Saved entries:
···
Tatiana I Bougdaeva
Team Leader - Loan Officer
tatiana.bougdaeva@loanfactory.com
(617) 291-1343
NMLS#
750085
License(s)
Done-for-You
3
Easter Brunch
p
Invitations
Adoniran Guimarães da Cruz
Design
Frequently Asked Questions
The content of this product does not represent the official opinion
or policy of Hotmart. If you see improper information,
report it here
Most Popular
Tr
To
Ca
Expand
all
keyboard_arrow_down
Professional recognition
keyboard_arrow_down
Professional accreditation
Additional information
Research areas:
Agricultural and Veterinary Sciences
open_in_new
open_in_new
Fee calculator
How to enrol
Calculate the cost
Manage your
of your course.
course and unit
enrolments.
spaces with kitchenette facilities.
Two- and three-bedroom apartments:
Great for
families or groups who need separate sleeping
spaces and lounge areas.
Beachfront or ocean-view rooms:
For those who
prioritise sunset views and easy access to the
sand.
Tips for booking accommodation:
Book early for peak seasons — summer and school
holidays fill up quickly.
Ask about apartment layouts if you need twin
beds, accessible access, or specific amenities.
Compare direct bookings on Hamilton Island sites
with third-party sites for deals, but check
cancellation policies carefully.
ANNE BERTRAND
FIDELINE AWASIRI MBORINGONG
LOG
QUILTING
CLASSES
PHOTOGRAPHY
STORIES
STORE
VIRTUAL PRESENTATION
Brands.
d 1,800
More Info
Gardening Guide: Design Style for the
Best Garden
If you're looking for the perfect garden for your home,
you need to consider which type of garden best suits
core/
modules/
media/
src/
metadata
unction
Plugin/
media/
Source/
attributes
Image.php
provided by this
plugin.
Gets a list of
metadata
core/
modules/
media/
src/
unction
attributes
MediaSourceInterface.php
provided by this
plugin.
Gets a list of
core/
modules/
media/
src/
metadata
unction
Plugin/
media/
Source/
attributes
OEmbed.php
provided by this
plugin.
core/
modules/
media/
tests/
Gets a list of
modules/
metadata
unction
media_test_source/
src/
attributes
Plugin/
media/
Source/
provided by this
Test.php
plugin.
···
Your objective: The response must contain every entry, each one identical to the original.

Expected output:
Tatiana I Bougdaeva
Team Leader - Loan Officer
tatiana.bougdaeva@loanfactory.com
(617) 291-1343
NMLS#
750085
License(s)
Done-for-You
3
Easter Brunch
p
Invitations
Adoniran Guimarães da Cruz
Design
Frequently Asked Questions
The content of this product does not represent the official opinion
or policy of Hotmart. If you see improper information,
report it here
Most Popular
Tr
To
Ca
Expand
all
keyboard_arrow_down
Professional recognition
keyboard_arrow_down
Professional accreditation
Additional information
Research areas:
Agricultural and Veterinary Sciences
open_in_new
open_in_new
Fee calculator
How to enrol
Calculate the cost
Manage your
of your course.
course and unit
enrolments.
spaces with kitchenette facilities.
Two- and three-bedroom apartments:
Great for
families or groups who need separate sleeping
spaces and lounge areas.
Beachfront or ocean-view rooms:
For those who
prioritise sunset views and easy access to the
sand.
Tips for booking accommodation:
Book early for peak seasons — summer and school
holidays fill up quickly.
Ask about apartment layouts if you need twin
beds, accessible access, or specific amenities.
Compare direct bookings on Hamilton Island sites
with third-party sites for deals, but check
cancellation policies carefully.
ANNE BERTRAND
FIDELINE AWASIRI MBORINGONG
LOG
QUILTING
CLASSES
PHOTOGRAPHY
STORIES
STORE
VIRTUAL PRESENTATION
Brands.
d 1,800
More Info
Gardening Guide: Design Style for the
Best Garden
If you're looking for the perfect garden for your home,
you need to consider which type of garden best suits
core/
modules/
media/
src/
metadata
unction
Plugin/
media/
Source/
attributes
Image.php
provided by this
plugin.
Gets a list of
metadata
core/
modules/
media/
src/
unction
attributes
MediaSourceInterface.php
provided by this
plugin.
Gets a list of
core/
modules/
media/
src/
metadata
unction
Plugin/
media/
Source/
attributes
OEmbed.php
provided by this
plugin.
core/
modules/
media/
tests/
Gets a list of
modules/
metadata
unction
media_test_source/
src/
attributes
Plugin/
media/
Source/
provided by this
Test.php
plugin.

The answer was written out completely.